Reproduce the listing exactly and skip over any pictures.

── Information supplied ──

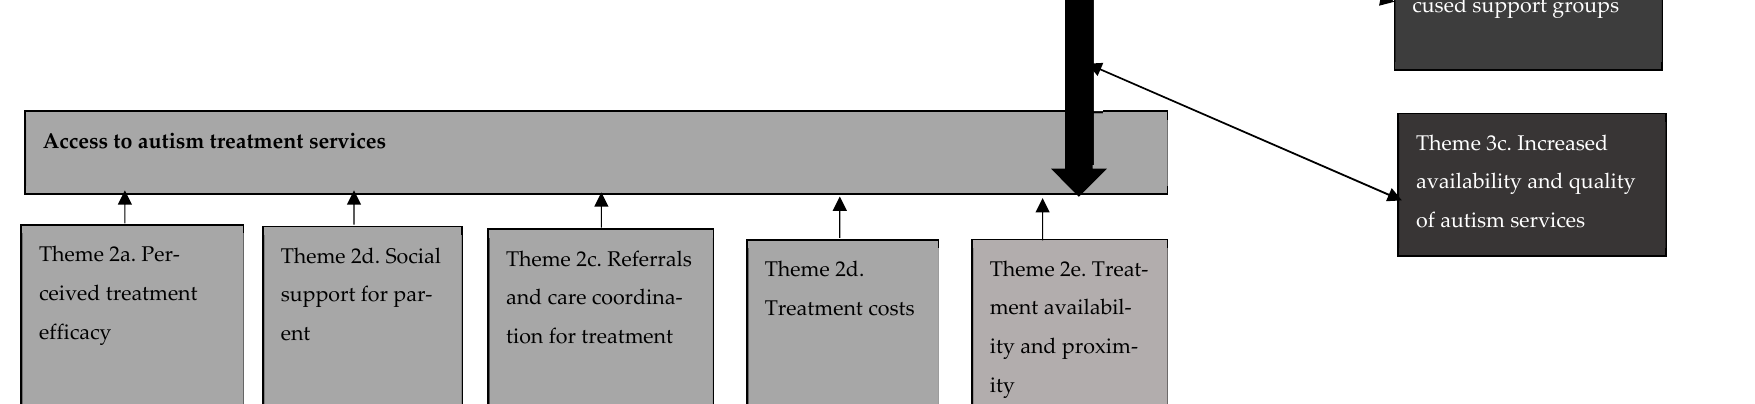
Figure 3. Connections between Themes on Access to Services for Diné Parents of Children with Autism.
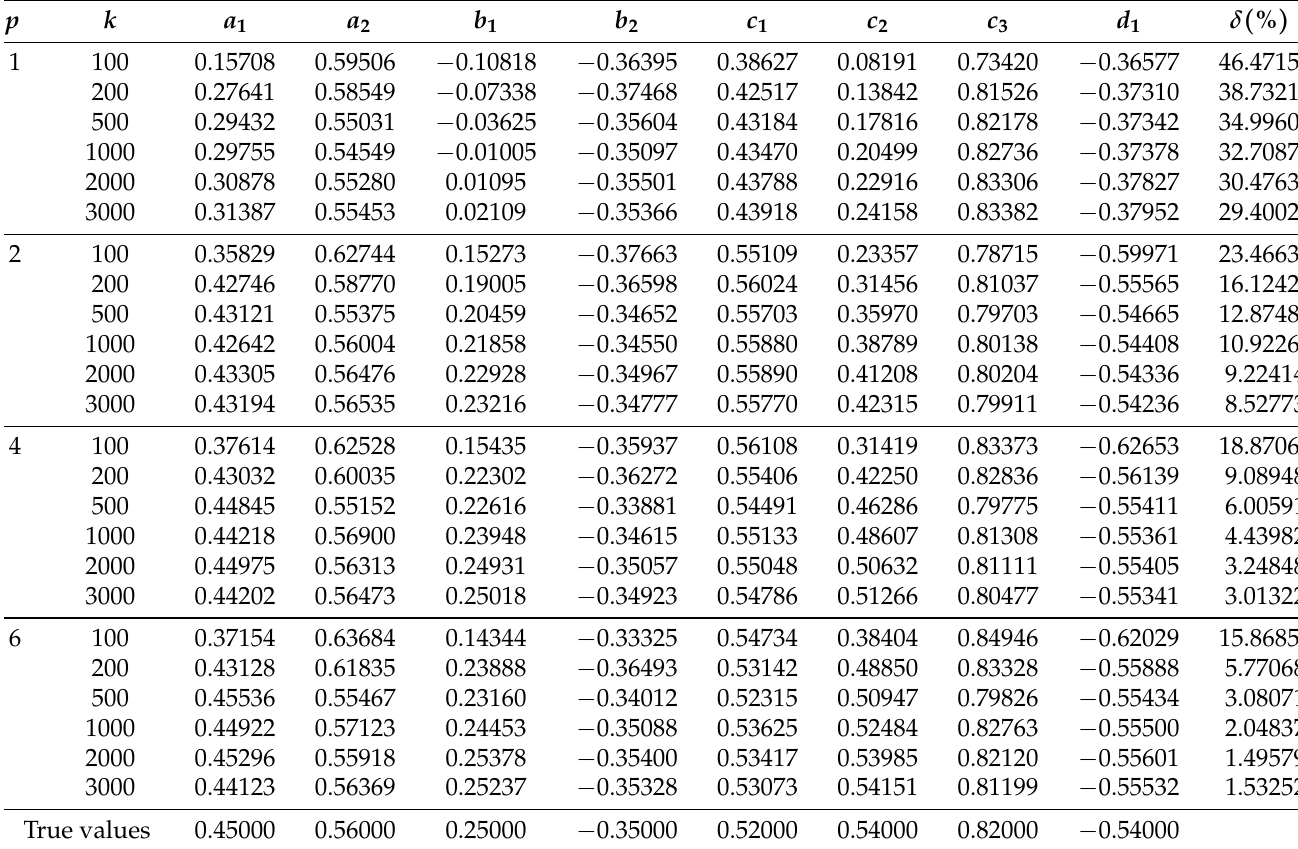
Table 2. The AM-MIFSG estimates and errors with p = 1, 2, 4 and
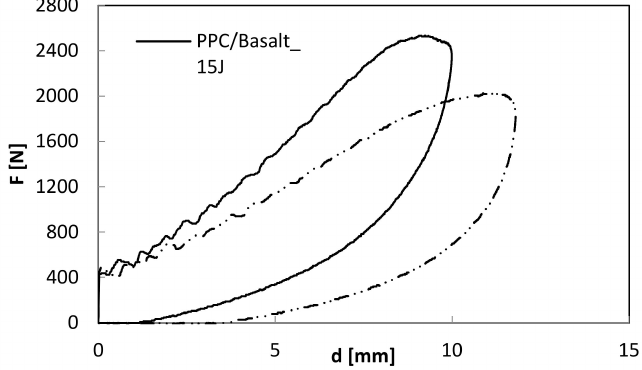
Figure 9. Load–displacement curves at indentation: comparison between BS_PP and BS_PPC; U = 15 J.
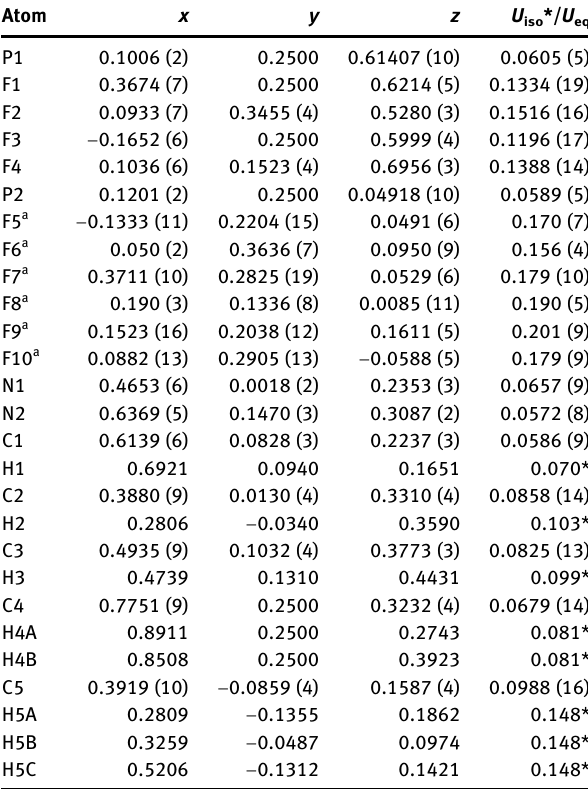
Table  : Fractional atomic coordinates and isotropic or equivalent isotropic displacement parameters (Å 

───

- **Result of the exercise**
Figure 3. Connections between Themes on Access to Services for Diné Parents of Children with Autism.
Table 2. The AM-MIFSG estimates and errors with p = 1, 2, 4 and
Figure 9. Load–displacement curves at indentation: comparison between BS_PP and BS_PPC; U = 15 J.
Table  : Fractional atomic coordinates and isotropic or equivalent isotropic displacement parameters (Å 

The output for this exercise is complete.